To do -
From the entries provided below, copy each line that contains the word "Akshaybagh".

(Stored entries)
#####

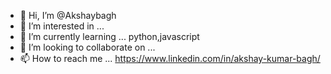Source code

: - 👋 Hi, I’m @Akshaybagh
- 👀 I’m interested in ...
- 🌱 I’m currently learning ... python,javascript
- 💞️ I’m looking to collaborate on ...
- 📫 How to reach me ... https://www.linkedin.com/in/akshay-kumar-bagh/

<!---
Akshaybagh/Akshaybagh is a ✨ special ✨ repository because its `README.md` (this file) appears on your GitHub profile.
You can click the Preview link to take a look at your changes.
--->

#####

Task answer -
: - 👋 Hi, I’m @Akshaybagh
Akshaybagh/Akshaybagh is a ✨ special ✨ repository because its `README.md` (this file) appears on your GitHub profile.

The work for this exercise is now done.